What’s wrong with that?!  Nothing!  Unless you can’t do it anymore.

The trouble with dopamine or other feel-good brain chemicals is this thing called tolerance.  The more you use it, the more you need.  So one might be able to run five miles, five days a week and be great for a while.  But soon that won’t be enough and you’ll need six miles, then seven, then ten, then twenty, then... you’ll run until your body can’t run anymore.

There’s a lot of talk about “healthy addictions.”  About how, “If you’re going to be addicted to something, it might as well be exercise. It’s good for you!” Or there’s also “As far as addictions go, it’s not a bad one.”  All of that addiction justification works really well, when you are able to run.  But when you can’t run?  The world crashes and it crashes hard.

I have spent the last two years in a vicious cycle of run-injured-crash-run-injured-crash.  Each crash sidelines me for days.  I cry, I mope, I feel like shit and my confidence and self-worth are shot.  After a few weeks, I feel okay again as my brain finally adapts.  But then a few more weeks will go by and I’ll think “I can run again, but this time I’ll stretch more…” or warm up more, or eat more broccoli, or blah-more-blah-more-blah.
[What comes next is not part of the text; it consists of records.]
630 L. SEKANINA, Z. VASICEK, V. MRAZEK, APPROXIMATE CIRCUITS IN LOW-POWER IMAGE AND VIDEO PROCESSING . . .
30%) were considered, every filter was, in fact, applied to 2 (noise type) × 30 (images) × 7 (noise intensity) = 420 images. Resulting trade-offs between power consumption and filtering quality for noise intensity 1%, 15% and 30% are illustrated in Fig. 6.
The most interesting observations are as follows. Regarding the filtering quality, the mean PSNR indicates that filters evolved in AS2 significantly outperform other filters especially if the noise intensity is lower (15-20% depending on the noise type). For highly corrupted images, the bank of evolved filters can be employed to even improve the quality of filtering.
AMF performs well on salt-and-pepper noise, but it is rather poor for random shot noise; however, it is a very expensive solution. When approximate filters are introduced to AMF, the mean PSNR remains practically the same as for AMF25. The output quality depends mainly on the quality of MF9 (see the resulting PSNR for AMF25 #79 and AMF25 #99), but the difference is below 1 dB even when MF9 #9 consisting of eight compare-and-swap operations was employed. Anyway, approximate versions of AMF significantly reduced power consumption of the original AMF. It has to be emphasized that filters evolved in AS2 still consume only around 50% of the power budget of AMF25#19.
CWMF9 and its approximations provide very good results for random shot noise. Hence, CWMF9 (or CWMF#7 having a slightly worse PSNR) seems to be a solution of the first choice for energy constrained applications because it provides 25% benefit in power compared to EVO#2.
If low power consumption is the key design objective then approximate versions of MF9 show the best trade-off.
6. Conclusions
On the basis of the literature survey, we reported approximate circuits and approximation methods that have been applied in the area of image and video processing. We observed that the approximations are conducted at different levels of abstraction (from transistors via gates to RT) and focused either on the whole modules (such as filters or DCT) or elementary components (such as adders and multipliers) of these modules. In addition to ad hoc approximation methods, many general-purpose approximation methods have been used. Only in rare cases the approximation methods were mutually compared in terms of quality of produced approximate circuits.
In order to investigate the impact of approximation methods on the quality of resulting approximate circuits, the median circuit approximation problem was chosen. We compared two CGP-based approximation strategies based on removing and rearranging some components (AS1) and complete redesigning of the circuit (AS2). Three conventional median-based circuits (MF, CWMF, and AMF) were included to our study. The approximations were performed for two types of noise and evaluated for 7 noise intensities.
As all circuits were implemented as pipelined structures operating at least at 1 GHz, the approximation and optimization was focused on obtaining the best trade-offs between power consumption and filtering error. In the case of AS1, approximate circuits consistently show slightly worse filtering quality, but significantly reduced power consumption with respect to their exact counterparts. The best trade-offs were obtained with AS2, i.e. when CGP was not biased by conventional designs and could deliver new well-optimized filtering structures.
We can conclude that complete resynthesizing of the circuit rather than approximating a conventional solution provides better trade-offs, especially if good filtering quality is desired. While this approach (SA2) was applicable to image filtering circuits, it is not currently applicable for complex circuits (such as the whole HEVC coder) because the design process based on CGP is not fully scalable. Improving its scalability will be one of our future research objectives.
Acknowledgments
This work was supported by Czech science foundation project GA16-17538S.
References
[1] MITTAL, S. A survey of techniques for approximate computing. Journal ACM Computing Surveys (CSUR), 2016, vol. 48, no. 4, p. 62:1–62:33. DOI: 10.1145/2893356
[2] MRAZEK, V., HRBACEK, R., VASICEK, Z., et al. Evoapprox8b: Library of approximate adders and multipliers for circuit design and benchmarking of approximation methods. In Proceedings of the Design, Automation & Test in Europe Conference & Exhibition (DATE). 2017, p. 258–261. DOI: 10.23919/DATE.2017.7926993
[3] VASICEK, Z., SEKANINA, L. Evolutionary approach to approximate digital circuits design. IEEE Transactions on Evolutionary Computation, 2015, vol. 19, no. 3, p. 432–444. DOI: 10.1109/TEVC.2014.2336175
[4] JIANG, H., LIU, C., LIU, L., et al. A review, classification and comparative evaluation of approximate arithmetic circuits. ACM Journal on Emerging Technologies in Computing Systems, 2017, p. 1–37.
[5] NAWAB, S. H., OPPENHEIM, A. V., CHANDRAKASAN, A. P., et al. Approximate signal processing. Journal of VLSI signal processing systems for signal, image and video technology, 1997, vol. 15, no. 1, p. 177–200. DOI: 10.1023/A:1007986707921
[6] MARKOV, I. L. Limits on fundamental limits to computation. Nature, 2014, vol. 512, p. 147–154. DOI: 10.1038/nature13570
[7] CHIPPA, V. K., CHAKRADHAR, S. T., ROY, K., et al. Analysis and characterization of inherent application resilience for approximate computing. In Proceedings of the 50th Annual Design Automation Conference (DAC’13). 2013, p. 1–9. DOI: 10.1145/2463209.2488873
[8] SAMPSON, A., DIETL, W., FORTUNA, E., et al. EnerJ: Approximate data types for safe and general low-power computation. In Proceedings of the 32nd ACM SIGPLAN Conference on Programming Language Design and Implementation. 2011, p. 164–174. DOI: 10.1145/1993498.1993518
They (the folks who wrote that one article that I looked at in my school library) say that running is similar to heroin in a lot of ways.  It utilizes opiate receptors in the brain and causes an intense withdrawal when one stops cold turkey.  You get the fidigets, you sweat some, you bark at people for no reason and you want to remove every square inch of your skin with a dull cheese grater.  I have stopped running cold turkey several times.  I know what this is like.  It’s horrible.  And after you do it a few times, a little fairy shows up and says, “Girl?  Yer addicted.”

But it’s a healthy addiction!  If you’re going to be addicted to something, it might as well be running!  As far as addictions go, running is not a bad one!

Running doesn’t get in the way (not counting the thousands of times in your life that you scheduled the family Saturdays ‘n vacations ‘n everything else around it) unless you can’t run any more.  And then when it stops suddenly, and you feel as if your first born pet was strung up and shot before your eyes, you begin to think seriously about hangin’ at the high school to see if you can score some smack.